Aenah tinggal di sebuah desa bernama Panunggulan, kecamatan Tunjung Teja, kab. Serang. Berjarak sekitar 40 kilometer dari pintu tol serang timur. Kebanyakan ibu-ibu berprofesi sebagai buruh tani. Upah harian buruh tani memang tak banyak, sekitar 15 hingga 20 ribu saja perhari.
Aenah merasa, bantuan yang ia dapat, sedikitnya bisa meringankan beban keluarga. Apalagi, ia tinggal bersama 10 anggota keluarga lain, ibu, suami, menantu dan 7 orang anak. Otomatis, kebutuhan beras yang ia butuhkan cukup banyak.
Hebatnya, kondisi ini tak lantas menjadi alasan bagi Aenah untuk berhenti menolong warga desa. Sehari-hari ia rajin mengantar warga sakit untuk berobat ke Puskesmas atau fasilitas kesehatan lainnya. Aenah bilang, dulu warga kampungnya lebih memilih mengandalkan dedaunan herbal dari kebun untuk berobat, atau bahkan ada yang hanya membiarkannya dan menunggu sembuh sendiri.
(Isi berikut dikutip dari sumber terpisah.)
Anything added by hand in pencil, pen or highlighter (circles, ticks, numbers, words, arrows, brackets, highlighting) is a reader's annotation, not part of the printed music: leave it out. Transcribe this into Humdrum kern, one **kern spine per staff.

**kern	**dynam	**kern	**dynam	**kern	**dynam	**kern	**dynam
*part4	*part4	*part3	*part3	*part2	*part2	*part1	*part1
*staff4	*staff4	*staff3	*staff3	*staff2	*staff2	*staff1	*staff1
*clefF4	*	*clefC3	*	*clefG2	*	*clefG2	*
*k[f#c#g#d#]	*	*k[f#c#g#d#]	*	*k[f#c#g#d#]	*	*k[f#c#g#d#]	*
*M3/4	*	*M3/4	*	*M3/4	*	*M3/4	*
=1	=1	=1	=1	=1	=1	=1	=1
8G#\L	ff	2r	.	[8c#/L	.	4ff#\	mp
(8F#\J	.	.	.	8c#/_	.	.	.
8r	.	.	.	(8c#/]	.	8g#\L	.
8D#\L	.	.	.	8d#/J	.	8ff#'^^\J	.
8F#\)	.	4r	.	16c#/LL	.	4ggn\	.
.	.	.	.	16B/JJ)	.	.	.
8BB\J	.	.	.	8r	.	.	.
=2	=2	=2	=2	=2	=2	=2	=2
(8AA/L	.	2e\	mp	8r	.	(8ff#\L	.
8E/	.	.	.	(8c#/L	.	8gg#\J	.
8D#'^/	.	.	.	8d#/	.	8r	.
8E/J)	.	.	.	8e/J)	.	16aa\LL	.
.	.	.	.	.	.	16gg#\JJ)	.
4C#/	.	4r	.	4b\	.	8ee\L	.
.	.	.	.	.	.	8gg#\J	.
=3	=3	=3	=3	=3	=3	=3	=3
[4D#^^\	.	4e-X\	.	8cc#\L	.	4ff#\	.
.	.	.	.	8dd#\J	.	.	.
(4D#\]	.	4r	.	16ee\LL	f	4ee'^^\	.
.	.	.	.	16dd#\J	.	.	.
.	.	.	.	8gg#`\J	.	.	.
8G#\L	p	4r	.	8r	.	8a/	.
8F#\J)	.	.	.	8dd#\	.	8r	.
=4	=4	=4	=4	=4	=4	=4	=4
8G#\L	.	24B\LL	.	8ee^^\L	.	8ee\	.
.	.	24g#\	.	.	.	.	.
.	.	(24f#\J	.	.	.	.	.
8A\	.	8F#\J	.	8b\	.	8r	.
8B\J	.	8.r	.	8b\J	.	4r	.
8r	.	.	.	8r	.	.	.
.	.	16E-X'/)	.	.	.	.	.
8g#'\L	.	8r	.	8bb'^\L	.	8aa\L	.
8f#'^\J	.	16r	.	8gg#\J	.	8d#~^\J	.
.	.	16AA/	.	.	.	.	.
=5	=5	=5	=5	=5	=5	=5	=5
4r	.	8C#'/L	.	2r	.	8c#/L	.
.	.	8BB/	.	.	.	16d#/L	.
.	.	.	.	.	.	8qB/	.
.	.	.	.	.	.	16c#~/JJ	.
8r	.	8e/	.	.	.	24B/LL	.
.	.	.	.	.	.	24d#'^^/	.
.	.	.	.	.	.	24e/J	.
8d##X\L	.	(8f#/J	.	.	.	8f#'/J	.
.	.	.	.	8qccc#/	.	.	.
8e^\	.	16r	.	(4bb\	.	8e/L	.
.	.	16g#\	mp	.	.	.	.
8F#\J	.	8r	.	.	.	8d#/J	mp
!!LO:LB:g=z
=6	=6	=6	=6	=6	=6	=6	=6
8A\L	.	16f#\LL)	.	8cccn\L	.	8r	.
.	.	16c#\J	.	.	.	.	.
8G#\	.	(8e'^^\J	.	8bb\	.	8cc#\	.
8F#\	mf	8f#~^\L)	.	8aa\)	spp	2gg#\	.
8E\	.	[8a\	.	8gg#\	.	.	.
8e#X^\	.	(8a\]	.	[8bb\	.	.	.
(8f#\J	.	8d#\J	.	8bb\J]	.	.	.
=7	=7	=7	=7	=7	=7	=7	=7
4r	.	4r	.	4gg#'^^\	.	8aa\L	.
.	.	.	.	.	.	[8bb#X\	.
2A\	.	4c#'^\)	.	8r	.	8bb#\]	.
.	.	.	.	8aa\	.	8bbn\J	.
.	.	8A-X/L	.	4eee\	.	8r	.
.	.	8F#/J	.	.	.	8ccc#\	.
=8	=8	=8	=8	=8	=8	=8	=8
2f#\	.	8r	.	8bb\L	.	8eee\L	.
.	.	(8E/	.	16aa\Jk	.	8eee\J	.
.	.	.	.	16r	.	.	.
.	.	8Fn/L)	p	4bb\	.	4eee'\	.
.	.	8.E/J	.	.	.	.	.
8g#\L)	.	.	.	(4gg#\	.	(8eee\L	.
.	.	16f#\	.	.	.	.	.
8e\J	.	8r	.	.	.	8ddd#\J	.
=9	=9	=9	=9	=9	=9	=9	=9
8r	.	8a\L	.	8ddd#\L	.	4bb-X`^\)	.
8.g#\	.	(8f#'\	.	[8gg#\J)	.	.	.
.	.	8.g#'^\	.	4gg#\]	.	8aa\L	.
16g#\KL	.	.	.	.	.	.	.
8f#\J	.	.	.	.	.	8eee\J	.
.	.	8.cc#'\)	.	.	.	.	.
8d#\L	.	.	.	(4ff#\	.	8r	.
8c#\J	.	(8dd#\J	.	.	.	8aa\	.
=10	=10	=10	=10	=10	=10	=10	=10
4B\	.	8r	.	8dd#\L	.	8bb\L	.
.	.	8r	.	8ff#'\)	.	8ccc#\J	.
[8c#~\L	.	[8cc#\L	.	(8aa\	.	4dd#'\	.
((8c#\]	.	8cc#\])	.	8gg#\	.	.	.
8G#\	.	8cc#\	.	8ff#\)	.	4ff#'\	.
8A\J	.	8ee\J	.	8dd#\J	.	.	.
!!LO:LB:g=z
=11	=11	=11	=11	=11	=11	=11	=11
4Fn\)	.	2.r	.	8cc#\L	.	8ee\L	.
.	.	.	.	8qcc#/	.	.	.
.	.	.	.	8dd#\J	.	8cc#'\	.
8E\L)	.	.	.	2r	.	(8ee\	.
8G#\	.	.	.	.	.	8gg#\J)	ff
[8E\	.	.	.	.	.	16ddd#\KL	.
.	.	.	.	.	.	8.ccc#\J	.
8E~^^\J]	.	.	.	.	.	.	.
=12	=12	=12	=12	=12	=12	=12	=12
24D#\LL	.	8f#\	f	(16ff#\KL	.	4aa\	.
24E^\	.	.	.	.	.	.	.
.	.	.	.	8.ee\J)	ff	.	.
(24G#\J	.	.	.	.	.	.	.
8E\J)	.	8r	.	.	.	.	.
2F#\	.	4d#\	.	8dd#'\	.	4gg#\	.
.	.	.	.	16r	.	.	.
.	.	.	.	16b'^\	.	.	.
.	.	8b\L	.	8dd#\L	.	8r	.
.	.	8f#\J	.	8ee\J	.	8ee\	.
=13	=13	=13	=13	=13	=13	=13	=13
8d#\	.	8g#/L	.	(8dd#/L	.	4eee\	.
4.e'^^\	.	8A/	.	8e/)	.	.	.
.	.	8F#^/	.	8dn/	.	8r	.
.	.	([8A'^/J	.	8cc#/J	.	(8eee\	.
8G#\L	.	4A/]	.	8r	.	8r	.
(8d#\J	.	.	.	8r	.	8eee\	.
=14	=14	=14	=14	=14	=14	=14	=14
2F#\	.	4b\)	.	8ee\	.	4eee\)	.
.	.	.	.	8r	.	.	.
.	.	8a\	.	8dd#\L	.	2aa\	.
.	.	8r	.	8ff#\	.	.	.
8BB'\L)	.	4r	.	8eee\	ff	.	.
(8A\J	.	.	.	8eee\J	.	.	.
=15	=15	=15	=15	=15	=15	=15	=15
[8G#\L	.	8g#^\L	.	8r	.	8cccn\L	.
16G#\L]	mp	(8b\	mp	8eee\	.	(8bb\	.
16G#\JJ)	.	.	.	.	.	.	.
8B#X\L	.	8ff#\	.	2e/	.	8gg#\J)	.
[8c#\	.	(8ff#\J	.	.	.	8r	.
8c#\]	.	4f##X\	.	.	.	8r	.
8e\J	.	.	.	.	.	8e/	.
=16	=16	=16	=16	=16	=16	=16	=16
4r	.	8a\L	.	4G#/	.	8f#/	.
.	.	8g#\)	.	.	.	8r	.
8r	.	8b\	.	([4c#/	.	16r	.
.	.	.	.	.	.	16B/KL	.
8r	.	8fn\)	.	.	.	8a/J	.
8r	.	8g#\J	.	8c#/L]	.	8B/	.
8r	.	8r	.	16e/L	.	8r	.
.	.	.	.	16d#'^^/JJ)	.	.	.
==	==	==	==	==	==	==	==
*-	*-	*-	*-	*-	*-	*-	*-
Kondisi ini membuat Aenah tergerak, membujuk warga untuk mau berobat ke puskesmas. Kegigihan Aenah ternyata mengetuk hati pejabat desa saat itu. Aenah dihadiahi motor matic hitam, yang hingga kini ia gunakan untuk mengantar jemput warga ke puskesmas atau rumah sakit, tanpa meminta imbalan.
Aenah bilang, meskipun tak punya uang, tapi ia senang karena tenaganya masih bisa membantu orang. Menariknya lagi, meskipun tak ada upah yang dipatok, tapi warga yang ditemani Aenah, selalu saja ada yang memberi Aenah uang bensin, bahkan, ada yang memberi sepasang bebek.
Saya rasa, warga desa berkahnya memang sangat banyak. Dari cerita bu Aenah tentang sepasang bebek yang diberi warga, sekarang sudah menjadi puluhan. Bahkan, di hari ketiga saya liputan, bu Aenah tak segan memotong 5 ekor bebeknya untuk dimasak jadi Gereng Asem, katanya sih makanan khas Baduy. Bu Aenah memang asli Baduy, namun sudah puluhan tahun ikut suaminya dan pindah ke kampung Panunggulan.
Pertama kali saya mencicipi gereng asem yang disediakan, rasanya betul-betul maknyoos, seger banget, pedas, tanpa ada bau amis bebek sama sekali.
Besoknya, ketika perwakilan dari kementrian keuangan datang, Aenah kembali menyuguhi kami dengan 9 butir kelapa muda, dan dipetik dari pohon yang sama.